Update: I Hate gametrailers.com embedded video because it always causes problems with the formatting of this blog. Anyone else have this problem? Regardless, please follow this link to watch the video.
There are a lot of special things about this game (gorgeous graphics, multiplayer, intuitive looking physics based gameplay) but one thing stands out for me more then anything else - they've made 'creating' fun. The game is basically one big playable level editor and an absolute core part of the experience will be working with friends to build one's own maps, playing them on the fly to test out the experience before setting said map free out into the world for others to download, play, and rate (insert customary Youtube and Longtail comparison and analysis).
Think back to when you were young (especially true, perhaps, if you are male and played with G.I Joe or Transformers as a boy) and how a typical 'play' session would unfold. For me, it would go something like this: a friend would come over with his box of G.I Joe, I would unpack my box, and we would spend 2 hours constructing the scenario to be 'played'. I would set up my base, he would set up his, we would argue about tactics and positions and strategy and what our world was supposed to be ("this pillow is a huge cliff").
Then, when we had everything set up just perfectly, there would be 15 seconds of "bang, kapow, I shot that guy with this guy" until, ultimately, everyone of our soldiers was dead and the 'play' was over.
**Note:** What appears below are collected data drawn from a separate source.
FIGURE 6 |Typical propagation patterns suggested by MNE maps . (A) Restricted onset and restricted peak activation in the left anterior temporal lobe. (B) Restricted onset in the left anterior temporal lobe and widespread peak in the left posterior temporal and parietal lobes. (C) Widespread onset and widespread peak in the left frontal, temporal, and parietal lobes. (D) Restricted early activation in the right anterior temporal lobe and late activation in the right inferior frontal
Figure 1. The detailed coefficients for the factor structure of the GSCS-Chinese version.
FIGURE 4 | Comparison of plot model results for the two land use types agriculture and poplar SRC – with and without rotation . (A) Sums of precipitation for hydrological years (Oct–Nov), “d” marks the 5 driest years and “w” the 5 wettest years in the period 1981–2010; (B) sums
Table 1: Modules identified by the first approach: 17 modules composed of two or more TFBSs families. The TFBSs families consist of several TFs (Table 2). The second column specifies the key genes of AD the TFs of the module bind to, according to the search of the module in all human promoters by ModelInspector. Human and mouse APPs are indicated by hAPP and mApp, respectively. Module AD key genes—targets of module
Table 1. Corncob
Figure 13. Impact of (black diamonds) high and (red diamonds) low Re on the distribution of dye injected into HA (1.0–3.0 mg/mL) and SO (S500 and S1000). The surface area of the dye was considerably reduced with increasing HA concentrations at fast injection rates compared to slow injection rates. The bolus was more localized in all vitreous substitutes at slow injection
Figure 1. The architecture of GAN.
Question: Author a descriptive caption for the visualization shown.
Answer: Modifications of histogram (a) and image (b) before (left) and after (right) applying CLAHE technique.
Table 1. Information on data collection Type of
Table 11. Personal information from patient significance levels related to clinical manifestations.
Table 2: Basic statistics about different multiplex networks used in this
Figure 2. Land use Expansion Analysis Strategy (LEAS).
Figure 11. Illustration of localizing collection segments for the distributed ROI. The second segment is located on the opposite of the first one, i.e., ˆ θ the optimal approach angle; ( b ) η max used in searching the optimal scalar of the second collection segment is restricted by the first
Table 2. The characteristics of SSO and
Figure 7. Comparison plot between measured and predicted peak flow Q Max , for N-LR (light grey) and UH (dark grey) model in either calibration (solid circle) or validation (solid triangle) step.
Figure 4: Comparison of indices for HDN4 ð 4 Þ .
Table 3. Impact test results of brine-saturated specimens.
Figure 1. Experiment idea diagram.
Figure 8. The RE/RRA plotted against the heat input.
Two hours to set up, 15 seconds to 'play'. Rinse wash and repeat. For us it was always the building and set-up of the scenario that was fun. The actual actions that said scenario was supposed to permit were only a small fraction of the total enjoyment of the experience.
The developer of LineRider understood this very well. This 'game' is 99% about the experience of iteratively building one's level - drawing a line (building and setting up), 'playing' (watching your guy on the toboggon slide down the slope) and then returning to the building phase (draw more lines). This loop continues until you are satisfied with the 'play' output and the final video is generated to be shared with friends.
LittleBigPlanet takes this same philosophy -- make the 'work' part truly fun -- and adds the extremely appealing multiplayer (multibuilder?) component. I'm convinced that this mentality is absolutly critical to avoid the 1% rule and allow user-generated content within videogames to reach the critical mass it needs to become mainstream and mass-market. Game 3.0, as it were.